Il modello capitalistico altamente finanziarizzato, nell’era della globalizzazione e in presenza di paradisi fiscali aumenta in maniera sproporzionata il potere contrattuale di pochi nella ripartizione della torta del valore creato.
.La radice della crescita della povertà e delle diseguaglianze si trova nella combinazione di tre fattori dell’economia: globalizzazione, finanziarizzazione e innovazione tecnologica.
L’innovazione tecnologica aumenta il differenziale tra le persone in base alla specializzazione.
La globalizzazione produce ciò che io chiamo la legge di gravità e cioè mette in concorrenza tra loro i lavoratori con bassa qualifica che si trovano in diverse parti del Globo. Quelli che abitano i Paesi con alta fascia di reddito perdono forza gradualmente nella loro capacità contrattuale in azienda. Se un lavoratore metalmeccanico prendeva di media 36 dollari lordi all’ora nel 2012, viene ora a competere con il lavoratore polacco che ne prende 9 e con il cinese che ne prende addirittura soltanto uno. Cosa succede all’interno di un’azienda che può facilmente sostituire un operaio di un paese x con un altro del paese y?

(Voci di dati archiviate)
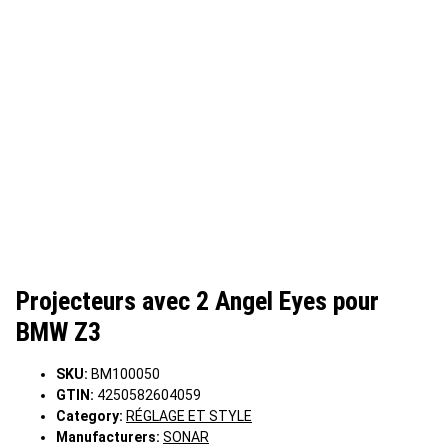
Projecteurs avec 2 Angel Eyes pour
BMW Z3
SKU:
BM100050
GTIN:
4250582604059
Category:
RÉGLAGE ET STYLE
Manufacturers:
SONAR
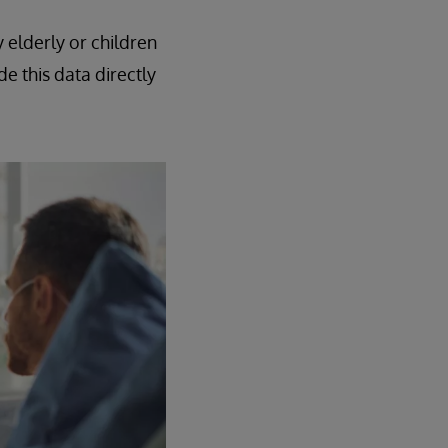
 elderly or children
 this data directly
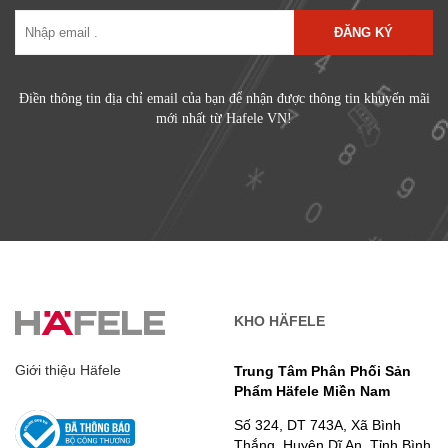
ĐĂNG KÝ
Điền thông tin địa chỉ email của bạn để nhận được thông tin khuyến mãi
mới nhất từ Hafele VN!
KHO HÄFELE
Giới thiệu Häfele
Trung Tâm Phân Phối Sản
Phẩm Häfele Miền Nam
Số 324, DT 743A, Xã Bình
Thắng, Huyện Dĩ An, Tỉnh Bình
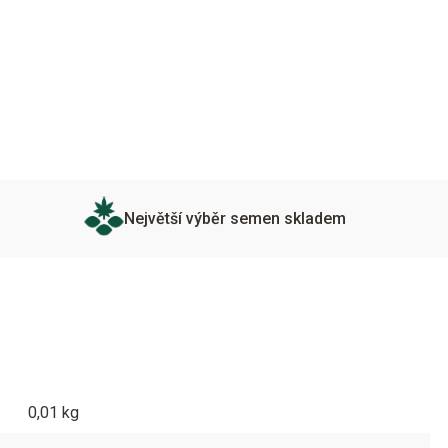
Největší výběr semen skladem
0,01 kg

---

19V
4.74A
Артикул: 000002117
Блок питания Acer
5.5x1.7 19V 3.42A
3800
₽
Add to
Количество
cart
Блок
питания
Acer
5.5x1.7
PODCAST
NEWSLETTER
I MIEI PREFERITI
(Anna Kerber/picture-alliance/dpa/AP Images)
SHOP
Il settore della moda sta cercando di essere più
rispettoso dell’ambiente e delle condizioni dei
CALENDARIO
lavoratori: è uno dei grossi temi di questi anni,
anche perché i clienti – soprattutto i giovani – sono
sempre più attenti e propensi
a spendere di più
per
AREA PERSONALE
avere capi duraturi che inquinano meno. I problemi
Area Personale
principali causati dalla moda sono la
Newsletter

---

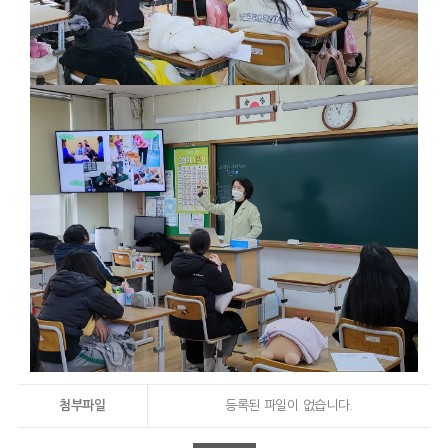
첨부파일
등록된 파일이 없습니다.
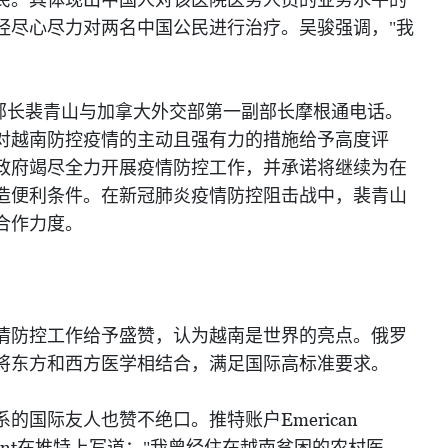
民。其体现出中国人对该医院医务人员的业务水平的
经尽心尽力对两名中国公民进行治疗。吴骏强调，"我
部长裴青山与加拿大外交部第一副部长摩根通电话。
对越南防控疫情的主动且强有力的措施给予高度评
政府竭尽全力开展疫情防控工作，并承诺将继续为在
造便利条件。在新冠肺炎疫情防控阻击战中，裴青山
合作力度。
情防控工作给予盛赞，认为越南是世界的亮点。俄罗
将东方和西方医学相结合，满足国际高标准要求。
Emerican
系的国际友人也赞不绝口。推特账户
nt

▶ **COMPITI DA SVOLGERE**
[a] Riporta fedelmente il passo del testo su globalizzazione e diseguaglianze che comincia con le parole contenenti "L’innovazione tecnologica aumenta" e termina con "del paese y?".
[b] Per favore, prosegui il testo su globalizzazione e diseguaglianze a partire dalla sua ultima frase.

▶ **RISPOSTE IN ORDINE**
[a]
L’innovazione tecnologica aumenta il differenziale tra le persone in base alla specializzazione.
La globalizzazione produce ciò che io chiamo la legge di gravità e cioè mette in concorrenza tra loro i lavoratori con bassa qualifica che si trovano in diverse parti del Globo. Quelli che abitano i Paesi con alta fascia di reddito perdono forza gradualmente nella loro capacità contrattuale in azienda. Se un lavoratore metalmeccanico prendeva di media 36 dollari lordi all’ora nel 2012, viene ora a competere con il lavoratore polacco che ne prende 9 e con il cinese che ne prende addirittura soltanto uno. Cosa succede all’interno di un’azienda che può facilmente sostituire un operaio di un paese x con un altro del paese y?

[b]
Se prima della globalizzazione il rapporto tra capitale e lavoro raggiungeva un certo equilibrio, ora le fette della torta sono divise in maniera tale che al lavoratore spetterà sempre di più la frazione più piccola. L’impresa può importare il prodotto finito o inserire fasce sempre più crescenti di precarietà nelle proprie filiere. Se quindi la quota dei salari diminuisce in confronto al Pil, abbiamo la top class che cresce come reddito perché gode dei risultati di questo tipo di globalizzazione. Siamo davanti al famoso e conosciuto fenomeno dell’esercito industriale di riserva evidenziato dall’analisi marxista come insieme della popolazione potenzialmente disoccupata e quindi propensa ad accettare salari sempre più ridotti per la concorrenza esistente a livello globale. Questo meccanismo porta ad aumentare le diseguaglianze soprattutto all’interno dei Paesi ricchi.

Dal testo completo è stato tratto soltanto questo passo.